For me, my favorite level of Death Proof is the parts about the objectification of women. It was a great joke in the Grindhouse cut when thelap dance was deleted with a “REEL MISSING” message, since the movie spends a great deal of time building up to that lapdance and then chides you for being upset when it goes missing. Well, the lap dance is back in the movie for the DVD and while I miss that joke, the lapdance scene does help build the sexual tension. Stuntman Mike photographs the women he kills, and Tarantino makes explicit the connection between Stuntman Mike’s view of women and Hollywood’s view of women both by constantly fooling with our notions of how the female characters are “supposed” to act, and then for the ending credits, inserting the vintage “color test” frames on the vamps of the insanely catchy closing song “Chick Habit” (chick habit, indeed). Film, Tarantino seems to be saying, exists to objectify women — no color test frame ever included a photo of a handsome man. He teases and cajoles us with his parody/tribute to objectified women of movies gone by, then gives us a group of women who refuse to play by Hollywood rules.
Tarantino is the George Cukor of the 21st century — who knew?

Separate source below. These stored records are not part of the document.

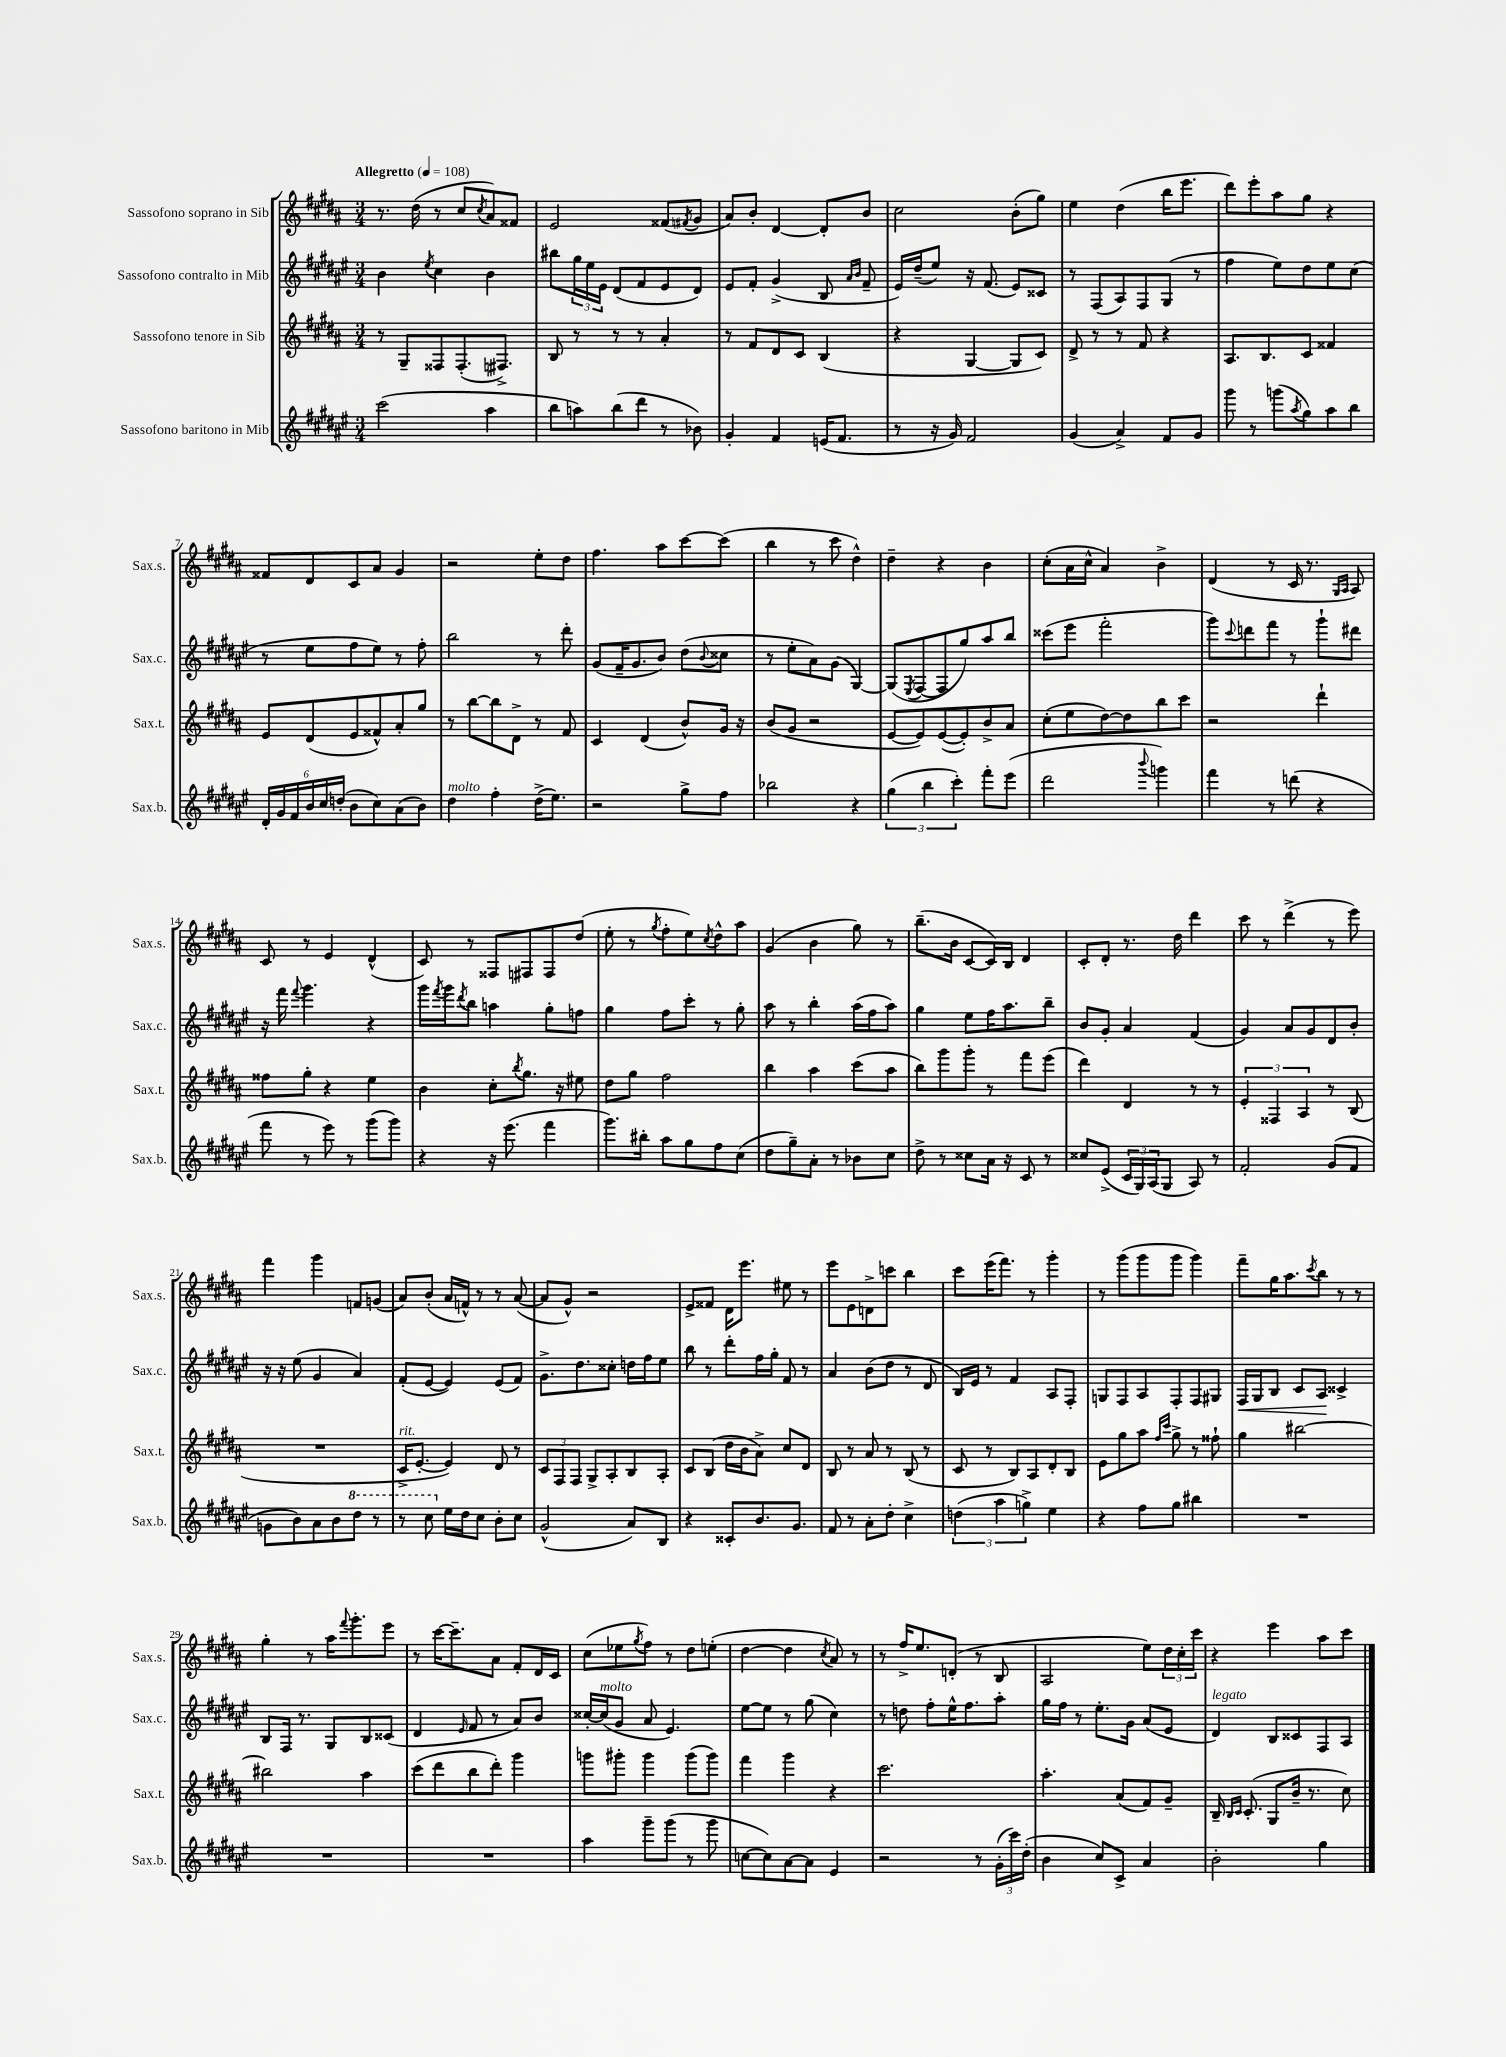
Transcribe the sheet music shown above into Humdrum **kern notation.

**kern	**kern	**kern	**kern
*staff4	*staff3	*staff2	*staff1
*clefG2	*clefG2	*clefG2	*clefG2
*k[f#c#g#d#a#e#]	*k[f#c#g#d#a#]	*k[f#c#g#d#a#e#]	*k[f#c#g#d#a#]
*M3/4	*M3/4	*M3/4	*M3/4
*MM108	*MM108	*MM108	*MM108
(2ccc#\	8r	4b\	8.r
.	8G#~/L	.	.
.	.	.	(16dd#\
.	.	8qee#/	.
.	8F##/	4cc#\	8r
.	(8.F##'/	.	8cc#/L
.	.	.	8qcc#/
4aa#\	.	4b\	8a#/)
.	8.F#^/J)	.	.
.	.	.	8f##/J
=	=	=	=
8bb\L	8B/	8bb#\L	2e/
8aa\)	8r	24gg#\L	.
.	.	24ee#\	.
.	.	24e#\JJ	.
(8bb\	8r	(8d#/L	.
8ddd#\J	8r	8f#/	.
8r	4a#'/	8e#/	(8f##/L
.	.	.	8qf#/
8b-\)	.	8d#/J)	8g#/J
=	=	=	=
4g#'/	8r	8e#/L	8a#/L)
.	8f#/L	8f#'/J	8b'/J
4f#/	8d#/	(4g#^/	[4d#/
.	8c#/J	.	.
(16e/LK	(4B/	8B/	8d#'/]L
8.f#/J	.	.	.
.	.	16qqa#/LL	.
.	.	16qqb/JJ	.
.	.	8f#~/	8b/J
=	=	=	=
8r	4r	16e#/LL)	2cc#\
.	.	(16dd#~/J	.
16r	.	8ee#/J)	.
16g#/)	.	.	.
2f#/	[4G#/	16r	.
.	.	(8.f#/	.
.	8G#/]L	8e#/L)	(8b'\L
.	8c#/J)	8c##/J	8gg#\J)
=	=	=	=
(4g#/	8d#^/	8r	4ee\
.	8r	(8F#/L	.
4a#^/)	8r	8A#/)	(4dd#\
.	8f#/	8F#/	.
8f#/L	4r	(8G#/J	16bb\LK
.	.	.	8.eee\J
8g#/J	.	8r	.
=	=	=	=
8ggg#\	8.A#/L	4ff#\	8ddd#\L)
8r	.	.	8eee'\
.	8.B/	.	.
(8ggg\L	.	8ee#\L)	8aa#\
8qaa#/	.	.	.
8gg#\)	8c#/J	8dd#\	8gg#\J
8aa#\	4f##/	8ee#\	4r
8bb\J	.	(8cc#\J	.
=	=	=	=
24d#'/LL	8e/L	8r	8f##/L
24g#/	.	.	.
24f#/	.	.	.
24b/	(8d#/	8ee#\L	8d#/
24cc#/	.	.	.
(24dd'/JJ	.	.	.
8b\L	8e/	8ff#\	8c#/
8cc#\)	8f##^^/)	8ee#\J)	8a#/J
(8a#\	8a#'/	8r	4g#/
8b\J)	8gg#/J	8ff#'\	.
=	=	=	=
4dd#\	8r	2bb\	2r
.	[8bb\L	.	.
4ff#'\	8bb\]	.	.
.	8d#^\J	.	.
(16dd#^\LK	8r	8r	8ee'\L
8.ee#\J)	.	.	.
.	8f#/	8ddd#'\	8dd#\J
=	=	=	=
2r	4c#/	(8g#/L	4.ff#\
.	.	16f#~/K	.
.	.	8.g#/	.
.	(4d#/	.	.
.	.	8b/J)	8aa#\L
8gg#^\L	8b^^/L)	(8dd#\L	[8ccc#\
.	.	8qqb/	.
8ff#\J	16g#/Jk	8cc##\J	(8ccc#\]J
.	16r	.	.
=	=	=	=
2bb-\	(8b/L	8r	4bb\
.	8g#/J	8ee#'\L	.
.	2r	8a#\)	8r
.	.	(8g#\J	8ccc#\
4r	.	[4G#/)	4dd#^^\)
=	=	=	=
(6gg#\	[8e/L	(8G#/]L	4dd#~\
.	.	8qE#/	.
.	8e/])	[8F#/	.
6bb\	.	.	.
.	([8e/	8F#/]	4r
6ccc#'\)	.	.	.
.	8e'/])	8gg#/)	.
8fff#'\L	8b^/	8aa#/	4b\
(8eee#\J	8a#/J	8bb/J	.
=	=	=	=
2ddd#\	(8cc#'\L	(8ccc##\L	(8cc#'\L
.	8ee\	8eee#\J	16a#\L
.	.	.	16cc#^^\JJ
.	[8dd#\)	2fff#'\	4a#/)
.	8dd#\]	.	.
8qqbbb/	.	.	.
4ggg\)	8bb\	.	4b^\
.	8ccc#\J	.	.
=	=	=	=
4fff#\	2r	8ggg#\L)	(4d#/
.	.	8qqccc#/	.
.	.	8ddd\	.
8r	.	8fff#\J	8r
(8ddd\	.	8r	16c#/
.	.	.	8.r
4r	4ddd#`\	8ggg#`\L	.
.	.	.	16qqG#/LL
.	.	.	16qqA#/JJ
.	.	8ddd#\J	8A#/)
=	=	=	=
8fff#\	8ff##\L	16r	8c#/
.	.	16fff#\	.
.	.	8qqfff#/	.
8r	8gg#'\J	4.ggg#\	8r
8eee#\)	4r	.	4e/
8r	.	.	.
(8ggg#\L	4ee\	4r	(4d#^^/
8ggg#\J)	.	.	.
=	=	=	=
4r	4b\	16ggg#\LL	8c#/)
.	.	8qfff#/	.
.	.	16ggg#\J	.
.	.	8qddd#/	.
.	.	8bb\J	8r
16r	8cc#'\L	4aa\	8F##/L
(8.eee#\	.	.	.
.	8qbb/	.	.
.	8.gg#\J	.	8F#/
4fff#\	.	8gg#'\L	8F#/
.	16r	.	.
.	8ee#\	8ff\J	(8dd#/J
=	=	=	=
8.ggg#\L)	8dd#\L	4gg#\	8ee'\
.	8gg#\J	.	8r
16bb#'\Jk	.	.	.
.	.	.	8qgg#/
8aa#\L	2ff#\	8ff#\L	8ff#'\L
8gg#\	.	8ccc#'\J	8ee\)
.	.	.	8qcc#/
8ff#\	.	8r	8dd#^^\
(8cc#\J	.	8gg#'\	8aa#\J
=	=	=	=
8dd#\L	4bb\	8aa#\	(4g#/
8gg#~\)	.	8r	.
8a#'\J	4aa#\	4bb'\	4b\
8r	.	.	.
8b-\L	(8ccc#\L	(16aa#\LL	8gg#\)
.	.	16ff#\J	.
8cc#\J	8aa#\J	8aa#\J)	8r
=	=	=	=
8dd#^\	8bb\L)	4gg#\	(8.bb~\L
8r	8ggg#\	.	.
.	.	.	16b\Jk
8cc##\L	8ggg#'\J	8ee#\L	[8c#/L
16a#\Jk	8r	16ff#\K	16c#/]L)
16r	.	8.aa#\	16B/JJ
8c#/	8fff#\L	.	4d#/
8r	(8eee\J	8bb~\J	.
=	=	=	=
8cc##/L	4ddd#\)	8b/L	8c#'/L
(8e#^/J	.	8g#'/J	8d#'/J
24c#/LL	4d#/	4a#/	8.r
24G#/)	.	.	.
(24A#/J	.	.	.
8G#/J	.	.	.
.	.	.	16dd#\
8A#/)	8r	(4f#/	4ddd#\
8r	8r	.	.
=	=	=	=
2f#'/	6e'/	4g#/)	8ccc#\
.	.	.	8r
.	6F##/	.	.
.	.	8a#/L	(4ddd#^\
.	6A#/	.	.
.	.	8g#/	.
(8g#/L	8r	8d#/	8r
8f#/J	(8B/	8b'/J	8eee\)
=	=	=	=
8g\L	2.r	16r	4fff#\
.	.	16r	.
8b\)	.	(8ee#\	.
8a#\	.	4g#/	4ggg#\
8b\	.	.	.
8ddd#\J	.	4a#/)	8f/L
8r	.	.	(8g/J
=	=	=	=
8r	16c#^/LK	(8f#'/L	8a#/L)
.	[8.e'/J	.	.
8ccc#\	.	[8e#/J	(8b'/J
16ee#\LL	4e/])	4e#/])	16a#/LL
16dd#\J	.	.	16f^^/JJ)
8cc#\J	.	.	8r
8b'\L	8d#/	(8e#/L	8r
8cc#\J	8r	8f#/J)	([8a#/
=	=	=	=
(2g#^^/	12c#/L	8.g#^\L	8a#/]L
.	12F#/	.	.
.	.	.	8g#^^/J)
.	12F#/J	.	.
.	.	8.dd#\	.
.	8G#^/L	.	2r
.	8A#'/	8cc##'\J	.
8a#/L)	8B/	16dd\LL	.
.	.	16ff#\J	.
8B/J	8A#'/J	8ee#\J	.
=	=	=	=
4r	8c#/L	8bb\	8e^/L
.	(8B/J	8r	8f##/J
8c##'/L	16dd#\LL	8ddd#'\L	16d#\LK
.	16b\J	.	8.eee\J
8.b/	8a#^\J)	16ff#\L	.
.	.	16gg#'\JJ	.
.	8cc#/L	8f#/	8ee#\
8.g#/J	.	.	.
.	8d#/J	8r	8r
=	=	=	=
8f#/	8B/	4a#/	8eee\L
8r	8r	.	8e\
8a#'\L	8a#/	(8b\L	8d^\
8dd#'\J	8r	8dd#\J	8ccc\J
4cc#^\	(8B/	8r	4bb\
.	8r	8d#/	.
=	=	=	=
(6dd\	8c#/	16B/LL)	8ccc#\L
.	.	16e#/JJ	.
.	8r	8r	(16eee\K
6aa#\	.	.	.
.	.	.	8.fff#\J)
.	8B/L)	4f#/	.
6gg^\)	.	.	.
.	8A#/	.	8r
4ee#\	8d#'/	8A#/L	4ggg#'\
.	8B/J	8F#'/J	.
=	=	=	=
4r	8e\L	8G/L	8r
.	8gg#\	8F#/	(8ggg#\L
8ff#\L	8aa#\J	8A#/	8ggg#\
.	16qqff#/LL	.	.
.	16qqccc#/JJ	.	.
8gg#\J	8gg#^\	8F#'/	8ggg#\J
4bb#\	8r	8F#/	4ggg#\)
.	8ff##`\	8G#/J	.
=	=	=	=
2.r	4gg#\	16F#/LL	8fff#~\L
.	.	16G#/J	.
.	.	8B/J	16gg#\K
.	.	.	8.aa#\
.	[2bb#\	8c#/L	.
.	.	.	8qccc#/
.	.	8A#/J	8bb\J
.	.	4c##^/	8r
.	.	.	8r
=	=	=	=
2.r	2bb#\]	8B/L	4gg#'\
.	.	16F#/Jk	.
.	.	8.r	.
.	.	.	8r
.	.	8G#/L	16aa#\LK
.	.	.	8qqfff#/
.	.	.	8.ggg#'\
.	4aa#\	8B/	.
.	.	(8c##/J	8eee\J
=	=	=	=
2.r	(8ccc#\L	4d#/	8r
.	8ddd#\	.	[16ccc#\LK
.	.	.	8.ccc#~\]
.	.	16qqe#/	.
.	8bb\	8f#/	.
.	8ddd#'\J)	8r	8a#\J
.	4ggg#\	8a#/L)	8f#'/L
.	.	8b/J	16d#/L
.	.	.	16c#/JJ
=	=	=	=
4aa#\	8ggg\L	[16cc##'/LL	(8cc#\L
.	.	(16cc##/]J	.
.	8ggg#'\J	8g#/J	8ee-\
.	.	.	8qgg#/
8ggg#~\L	4ggg#\	8a#/	8ff#\J)
(8ggg#\J	.	4.e#/)	8r
8r	(8ggg#\L	.	8dd#\L
8ggg#\	8ggg#\J)	.	(8ee'\J
=	=	=	=
[8cc\L	4fff#\	[8ee#\L	[4dd#\
8cc\])	.	8ee#\]J	.
[8a#\	4ggg#\	8r	4dd#\]
8a#\]J	.	(8gg#\	.
.	.	.	8qcc#/
4e#/	4r	4cc#\)	8a#/)
.	.	.	8r
=	=	=	=
2r	2.ccc#\	8r	8r
.	.	8dd\	16ff#^/LK
.	.	.	8.ee/
.	.	8ff#'\L	.
.	.	16ee#^^\K	(8d'/J
.	.	8.ff#\	.
8r	.	.	8r
(24g#'\LL	.	8aa#'\J	8B/
24ccc#\)	.	.	.
(24dd#'\JJ	.	.	.
=	=	=	=
4b\	4.aa#'\	16gg#\LL	2A#/
.	.	16ff#\JJ	.
.	.	8r	.
8cc#/L)	.	8.ee#'\L	.
8c#^/J	(8a#/L	.	.
.	.	16g#\Jk	.
4a#/	8f#/)	(8a#/L	8ee\L)
.	8g#~/J	8e#/J	24dd#\L
.	.	.	24cc#'\
.	.	.	24ccc#\JJ
=	=	=	=
2b'\	16B~/	4d#/)	4r
.	16qqB/LL	.	.
.	16qqc#/JJ	.	.
.	(8.c#'/	.	.
.	8G#/L	8B/L	4eee\
.	16b~/Jk	8c##/	.
.	8.r	.	.
4gg#\	.	8F#/	8aa#\L
.	8cc#\)	8A#/J	8ccc#\J
==	==	==	==
*-	*-	*-	*-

There’s more to say, there generally is about a Tarantino movie, but it’s late. Let me just add that the day after I saw Grindhouse I went to my local video store to rent Vanishing Point, one of the classic car-chase movies cited within Death Proof, but the clerk just scoffed at me — “Dude, you picked the worst day in history to try to rent that movie.” That was five months ago, and Vanishing Point hasn’t come back in yet.